1.291 The government supports the vision set out by Transport for the North (TfN) in their Northern Transport Strategy and accepts the recommendations from the National Infrastructure Commission on northern connectivity. The government will take forward these proposals with a total of £300 million of funding.
1.334 The government accepts the National Infrastructure Commission’s recommendations and is giving the green light for Crossrail 2 to proceed to the next stage. The government will therefore provide a contribution of £80 million to fund the development of Crossrail 2, and asks Transport for London to match that contribution to ensure that the project can be fully developed with the aim of depositing a Hybrid Bill within this Parliament.

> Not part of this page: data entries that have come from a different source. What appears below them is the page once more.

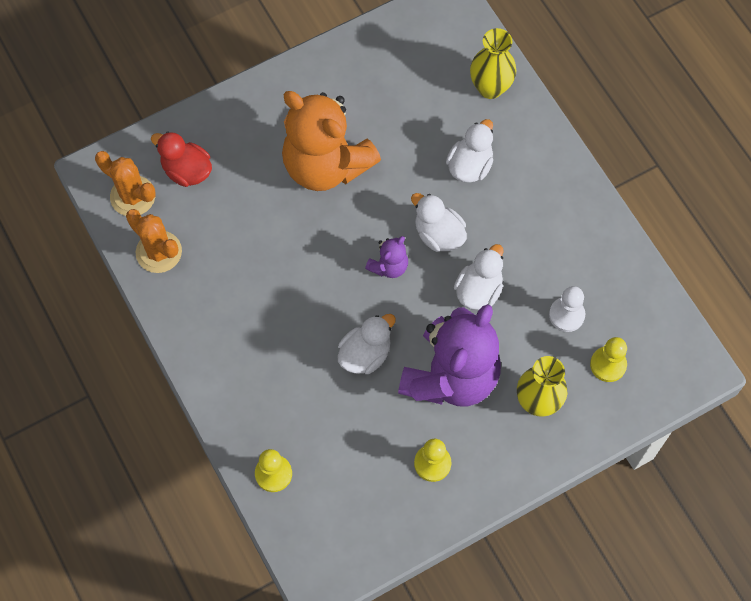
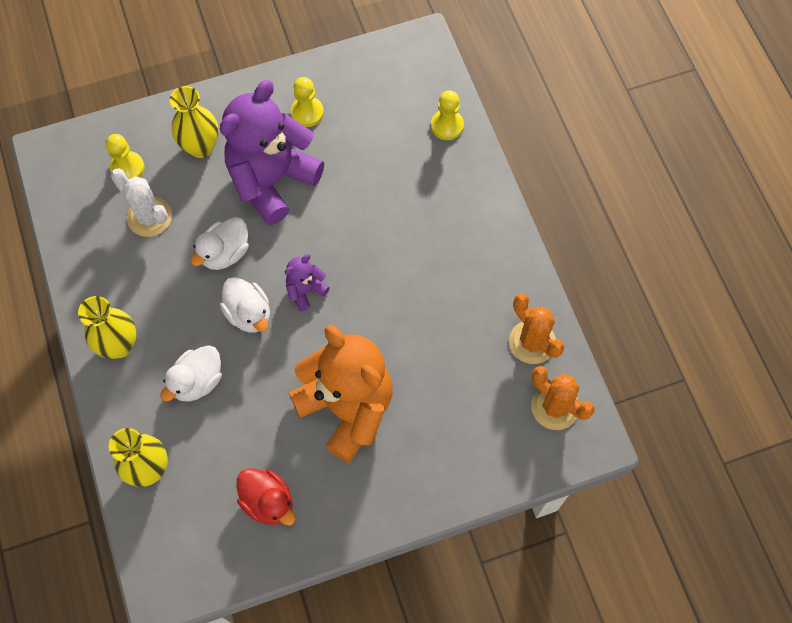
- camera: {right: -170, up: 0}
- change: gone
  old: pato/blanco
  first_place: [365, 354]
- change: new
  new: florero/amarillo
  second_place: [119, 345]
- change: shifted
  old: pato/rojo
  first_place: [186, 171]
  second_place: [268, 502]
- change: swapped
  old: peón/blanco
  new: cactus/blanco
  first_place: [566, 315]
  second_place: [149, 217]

The National Infrastructure Commission has recommended that clear proposals are identified to significantly reduce and phase costs and that a funding package is developed that involves London funding more than half of the cost of the project. The government will work closely with Transport for London to ensure that both of these recommendations are met.
The National Infrastructure Commission’s central findings
Smart Power (Published March 4 2016) The Commission’s central finding is that Smart Power – principally built around three innovations, Interconnection, Storage, and Demand Flexibility – could save consumers up to £8 billion a year by 2030, help the UK meet its 2050 carbon targets, and secure the UK’s energy supply for generations.
Transport for a World City (Published March 10 2016) The Commission’s central finding, subject to the recommendations within the report, is that Crossrail 2 should be taken forward as a priority. Funding should be made available now to develop the scheme fully with the aim of submitting a hybrid bill by autumn 2019. This would enable Crossrail 2 to open in 2033.
High Speed North (Published March 16 2016) Our central finding is that the North needs immediate and very significant investment for action now and a plan for longer term transformation to reduce journey times, increase capacity and improve reliability. On rail, this means kick-starting HS3, integrating it with HS2 and planning for the redevelopment of the North’s gateway stations. On roads, investment should be brought forwards for an early boost in capacity on the M62, the North’s most important east-west link, alongside funding to identify and assess proposals for tackling a range of other strategic challenges.